Intervenant lors d’une table ronde, un peu plus tôt, Mme Pécresse s’est contentée d’apporter une nuance au discours porté par M. Wauquiez sur la nécessité de défendre une « Europe protectrice ». « L’Europe qui protège, on est d’accord, maintenant il faut aussi qu’on soit conquérants », a-t-elle estimé.

« Il faut une Europe de l’adhésion, l’Europe des cercles ce n’est pas un sujet de campagne, abonde Eric Woerth, député de l’Oise. Les Républicains ont besoin que Laurent Wauquiez réussisse, et pour qu’il réussisse il faut élargir, débattre. C’est bien si on ne vend pas l’idée d’une Europe qui se rabougrit, c’est positif tout ça. » L’ancien ministre du budget ne manque pas de rappeler, dans le même temps, que le parti n’est qu’au « début d’une démarche ».

Pour l’heure, les dirigeants de LR se sont simplement mis d’accord sur une poignée d’engagements consensuels. Le conseil national du parti a entériné une liste de sept « piliers » devant représenter une base de travail pour les mois à venir, parmi lesquels dominent la notion de « frontière » et la lutte contre l’immigration. « La vague migratoire actuelle pourrait bien cacher un tsunami à venir », a estimé M. Wauquiez dans son discours de clôture.

Wauquiez n’a pas cherché à gommer les accents eurosceptiques de son discours

« Le sujet numéro un, aujourd’hui, c’est les migrants », convient le député de Vaucluse, Julien Aubert, qui compte parmi les plus souverainistes de son camp. « Tout est dans l’interprétation de nos sept piliers de la sagesse, souligne l’élu. Nous disons dans ce texte ne pas vouloir sortir de l’euro et de l’Europe, mais il faudrait écrire aussi que nous sommes contre le fédéralisme. Nous sommes favorables à la libre entreprise et contre la concurrence déloyale, mais il faudrait aller au bout de la logique et dire aussi que nous refusons les traités commerciaux. »

Malgré le climat de consensus, Laurent Wauquiez n’a pas cherché à gommer les accents eurosceptiques de son discours. « Nous avons tellement peur d’affaiblir l’Europe que nous nous sommes enfermés dans l’aveuglement », a-t-il estimé, assumant son livre brûlot - Europe, il faut tout changer (Odile Jacob) – publié en 2014. L’Union européenne actuelle, à ses yeux, serait « trop pesante, trop normative, trop doctrinaire, trop élargie », et aurait gâché « le plus beau projet politique de l’après-seconde guerre mondiale ».

« Je suis un européen convaincu, mais je ne suis pas un européen convaincu des institutions, je ne suis pas un européen convaincu des normes, je suis un européen convaincu de manière plus charnelle », a-t-il ajouté, célébrant « les racines judéo-chrétiennes » de l’Europe et paraphrasant le sociologue québécois Mathieu Bock-Côté : « L’homme occidental doit cesser de se mépriser. »
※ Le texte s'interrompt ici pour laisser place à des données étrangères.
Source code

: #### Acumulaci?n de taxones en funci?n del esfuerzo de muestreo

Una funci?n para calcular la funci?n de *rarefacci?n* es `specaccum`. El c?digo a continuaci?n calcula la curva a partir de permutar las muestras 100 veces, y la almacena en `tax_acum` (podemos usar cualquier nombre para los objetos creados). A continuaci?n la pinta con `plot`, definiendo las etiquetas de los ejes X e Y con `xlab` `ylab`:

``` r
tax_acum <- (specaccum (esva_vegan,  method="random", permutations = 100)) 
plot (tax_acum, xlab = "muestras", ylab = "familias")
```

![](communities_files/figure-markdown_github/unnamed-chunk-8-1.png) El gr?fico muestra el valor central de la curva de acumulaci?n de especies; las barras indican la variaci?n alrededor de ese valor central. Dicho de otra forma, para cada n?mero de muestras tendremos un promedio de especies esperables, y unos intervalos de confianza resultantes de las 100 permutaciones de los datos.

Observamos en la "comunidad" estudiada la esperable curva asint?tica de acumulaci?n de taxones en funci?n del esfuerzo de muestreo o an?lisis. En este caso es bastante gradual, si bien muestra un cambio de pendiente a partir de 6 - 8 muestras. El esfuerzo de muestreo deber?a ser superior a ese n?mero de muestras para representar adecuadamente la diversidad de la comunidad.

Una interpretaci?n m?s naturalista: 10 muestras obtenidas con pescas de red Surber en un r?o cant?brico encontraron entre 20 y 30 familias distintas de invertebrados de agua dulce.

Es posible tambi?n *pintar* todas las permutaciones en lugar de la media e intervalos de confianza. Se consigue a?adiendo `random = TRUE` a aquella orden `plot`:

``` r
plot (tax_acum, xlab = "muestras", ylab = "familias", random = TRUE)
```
Un peu plus tôt, l’ancien filloniste Bruno Retailleau, président du groupe LR au Sénat, avait adopté de semblables accents identitaires. « Le projet européen est avant tout un projet de civilisation et pas un Meccano institutionnel fédéral », postulait l’ancien villiériste, pour qui « l’Europe doit défendre pied à pied notre identité, son identité, assumer son histoire ». Remiser au placard les questions institutionnelles et se concentrer sur l’identité et l’immigration : c’est le meilleur moyen, au fond, de mettre d’accord le plus grand nombre.